Monday, March 7, 2016

We live for books

The world lost two amazing authors recently – Umberto Eco and Harper Lee. Both made an amazing contribution to the literary life of the plant and they will never be forgotten. Although I haven't read any Umberto Eco since my university journey into the world of semiotics, I did read Harper Lee's final offering to the world as well as several more books and below are some of them. 

The Girl with Seven Names: A North Korean Defector’s Story
by Hyeonseo Lee

This is an autobiographical story of the author’s escape from North Korea.

This is an amazing book that I couldn’t put down and shows that real life is sometimes cooler than fiction. You can read this book and can’t help but feel impressed with the drive of Hyeonseo Lee. 

Knowing that she was going to speak at this year's Perth Writers' Festival, I gave the book to my parents to read and they also found it hard to put the book down. Since they only had one copy they had to read the book in tandem in order to finish it in time.  

STARS *****

Casual Vacancy
by J.K Rowlings

With the dark story line and characters who have few redeeming qualities this book reminded me of Jonathan Franzen's novels.

The story is depressing and often unpleasant but somehow I couldn't stop reading, I just wanted to know what happened next.

The characters are deeply flawed but somehow understandable.


Go set a Watchman
By Harper Lee

The hype around Go, Set A Watchman has been filled with controversy and questions that we may never get the answers to but despite all this, I loved this novel and found it so challenging on so many levels.

Apart from the controversy surrounding Atticus Finch’s shift in political and racial views, it touches on how children perceive their parents as well as the length individuals go feel like they belong the community. I found it interesting how Hank seemed to sacrifice is personal beliefs and individuality to feel accepted by Maycomb and to be of service to that community.
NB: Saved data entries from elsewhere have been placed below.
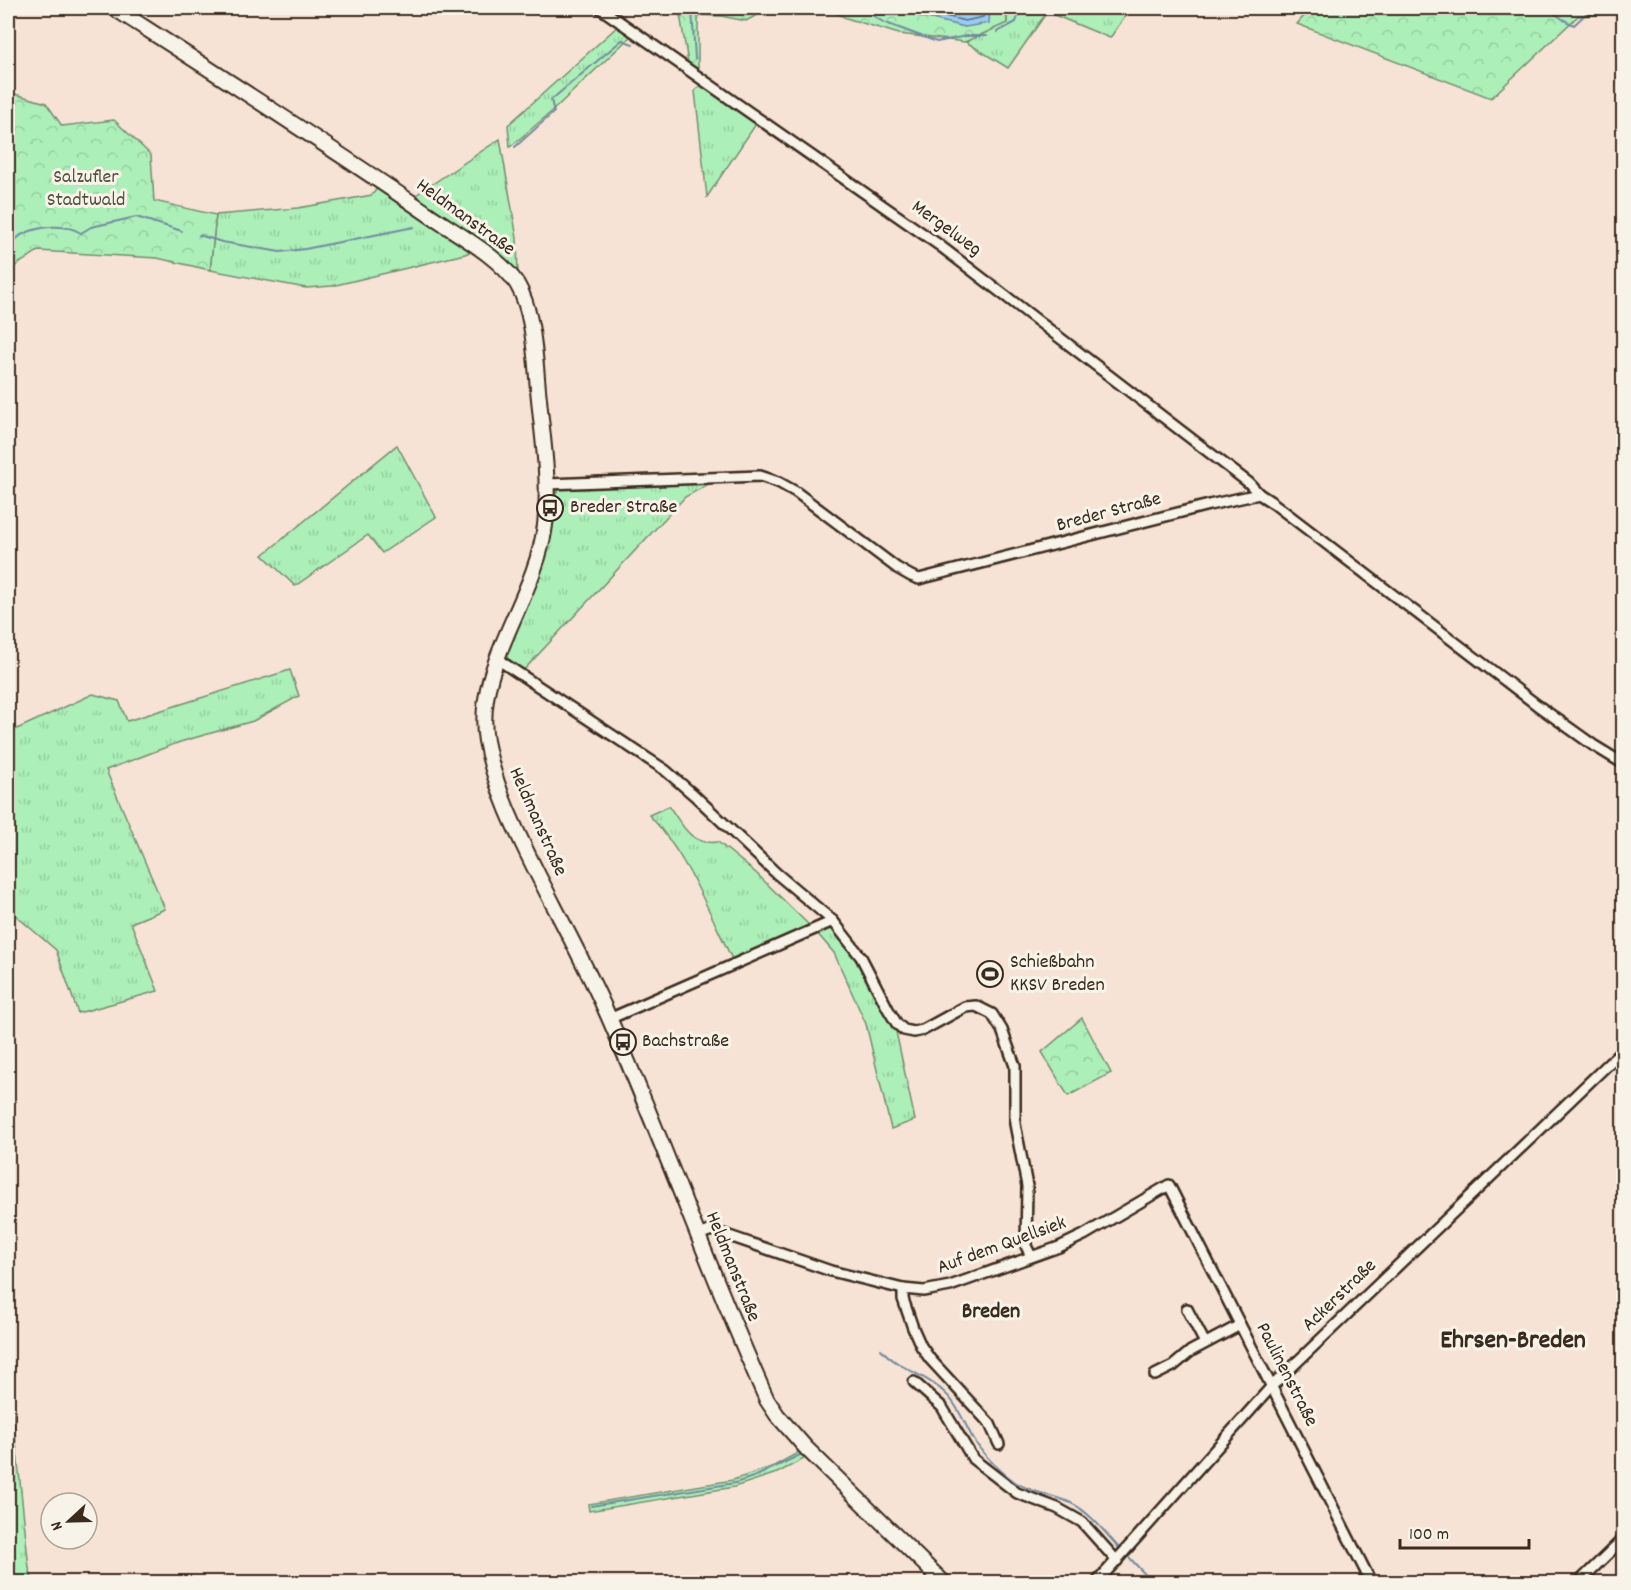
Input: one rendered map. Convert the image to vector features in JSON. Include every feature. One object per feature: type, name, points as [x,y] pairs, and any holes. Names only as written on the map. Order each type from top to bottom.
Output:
[{"type":"main road","name":"Heldmanstraße","points":[[114,8],[398,193],[505,268],[519,287],[527,310],[533,345],[548,484],[543,540],[530,582],[489,679],[485,700],[483,720],[490,762],[498,788],[519,837],[609,1019],[758,1380],[777,1416],[806,1448],[943,1582]]},
{"type":"street","name":"Mergelweg","points":[[600,8],[939,245],[1249,483],[1259,494]]},
{"type":"street","name":"Breder Straße","points":[[548,484],[760,476],[778,482],[796,492],[897,568],[919,579],[1259,494]]},
{"type":"street","points":[[1259,494],[1537,705],[1623,764]]},
{"type":"street","points":[[497,659],[665,770],[722,820],[776,873],[833,921],[861,957],[888,1009],[897,1024],[904,1030],[914,1032],[924,1030],[965,1007],[976,1006],[992,1014],[1002,1030],[1015,1066],[1015,1124],[1028,1186],[1026,1246],[1030,1256]]},
{"type":"street","points":[[609,1019],[833,921]]},
{"type":"street","name":"Ackerstraße","points":[[1097,1582],[1272,1386],[1623,1049]]},
{"type":"street","name":"Auf dem Quellsiek","points":[[698,1234],[712,1230],[831,1271],[903,1289],[924,1291],[950,1286],[1084,1235],[1169,1185]]},
{"type":"street","name":"Paulinenstraße","points":[[1169,1185],[1371,1582]]},
{"type":"street","points":[[903,1289],[903,1299],[921,1346],[930,1359],[990,1424],[999,1444]]},
{"type":"street","points":[[1187,1309],[1205,1343]]},
{"type":"street","points":[[1155,1375],[1173,1366],[1191,1351],[1240,1325]]},
{"type":"street","points":[[915,1382],[942,1407],[974,1459],[1017,1493],[1057,1508],[1082,1522],[1117,1561]]},
{"type":"street","points":[[1579,1582],[1623,1538]]},
{"type":"green space","points":[[679,8],[770,8],[746,21],[721,16],[698,15],[698,71],[688,63]]},
{"type":"green space","points":[[827,8],[901,8],[916,15],[965,27],[991,13],[990,8],[1006,8],[1007,23],[965,42],[899,34],[846,18]]},
{"type":"green space","points":[[1006,8],[1131,8],[1110,38],[1047,12],[1008,68],[966,42],[1007,22]]},
{"type":"green space","points":[[1311,8],[1614,8],[1610,14],[1578,16],[1491,98],[1297,24]]},
{"type":"green space","points":[[618,26],[631,36],[549,114],[510,147],[508,125]]},
{"type":"green space","points":[[701,84],[756,124],[707,197],[695,91]]},
{"type":"green space","name":"Salzufler Stadtwald","points":[[8,92],[46,103],[62,126],[114,120],[151,155],[154,201],[216,215],[210,270],[157,258],[38,251],[8,271]]},
{"type":"green space","points":[[500,139],[517,238],[518,278],[413,197]]},
{"type":"green space","points":[[378,187],[474,250],[332,286],[306,288],[210,270],[216,215],[298,208],[372,195]]},
{"type":"green space","points":[[397,445],[436,517],[382,553],[368,535],[295,586],[263,555]]},
{"type":"green space","points":[[714,481],[685,497],[522,672],[506,661],[504,654],[552,499],[561,487]]},
{"type":"green space","points":[[290,670],[299,696],[253,721],[180,742],[106,770],[165,909],[131,923],[158,991],[78,1013],[56,950],[8,909],[8,733],[93,694],[119,701],[127,721]]},
{"type":"green space","points":[[669,806],[688,833],[701,841],[718,842],[756,873],[812,928],[734,963],[686,867],[663,831],[649,815]]},
{"type":"green space","points":[[833,926],[857,955],[895,1027],[915,1120],[891,1129],[866,1024],[834,953],[817,933]]},
{"type":"green space","points":[[1082,1018],[1111,1073],[1068,1096],[1042,1052]]},
{"type":"green space","points":[[8,1366],[29,1568],[33,1582],[8,1582]]},
{"type":"green space","points":[[801,1451],[804,1459],[777,1473],[734,1487],[589,1511],[588,1504],[733,1480],[774,1466]]},
{"type":"water","points":[[901,8],[990,8],[989,23],[965,27],[916,15]]},
{"type":"waterway","points":[[692,8],[695,59]]},
{"type":"waterway","points":[[734,8],[767,14],[770,8]]},
{"type":"waterway","points":[[867,8],[872,15],[883,22],[937,42],[966,36],[987,36]]},
{"type":"waterway","points":[[997,32],[1016,22],[1021,8]]},
{"type":"waterway","points":[[1547,8],[1574,25],[1592,8]]},
{"type":"waterway","points":[[1615,8],[1624,13]]},
{"type":"waterway","points":[[515,147],[554,112],[551,100],[622,40],[633,44]]},
{"type":"waterway","points":[[8,247],[23,234],[37,229],[61,227],[81,233],[91,227],[136,217],[182,231]]},
{"type":"waterway","points":[[199,235],[222,242],[280,252],[414,227]]},
{"type":"waterway","points":[[604,1025],[698,1253]]},
{"type":"waterway","points":[[881,1349],[896,1362],[930,1381],[950,1398],[978,1446],[1004,1473],[1022,1486],[1078,1507],[1098,1524],[1121,1550]]},
{"type":"waterway","points":[[740,1355],[743,1364]]},
{"type":"waterway","points":[[591,1506],[735,1483],[756,1476],[800,1455]]},
{"type":"waterway","points":[[1127,1555],[1152,1582]]},
{"type":"place","name":"Breder Straße","points":[[550,508]]},
{"type":"place","name":"Schießbahn KKSV Breden","points":[[990,974]]},
{"type":"place","name":"Bachstraße","points":[[623,1042]]},
{"type":"district","name":"Breden","points":[[991,1312]]},
{"type":"district","name":"Ehrsen-Breden","points":[[1513,1341]]}]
This may sound like a cliché but it is also a coming-of-age story how Jean Louise returns to the town of her childhood after time in the big smoke to find that it has changed as well as that her father was not the super star she thought he was. But maybe she was the one that had changed and she hadn’t realized it.

I loved how her Uncle Jack was there to help her work through it.

STARS ****

China Rich Girlfriend 
by Kevin Kwan

This book is a super superficial play between private old money and 'look-at-me' new money.

If nothing else shows the massive changes in the social and economic environment of the region. But don't take it too seriously!

It is great holiday reading if you want something that reads like an Asian version of Gossip Girl.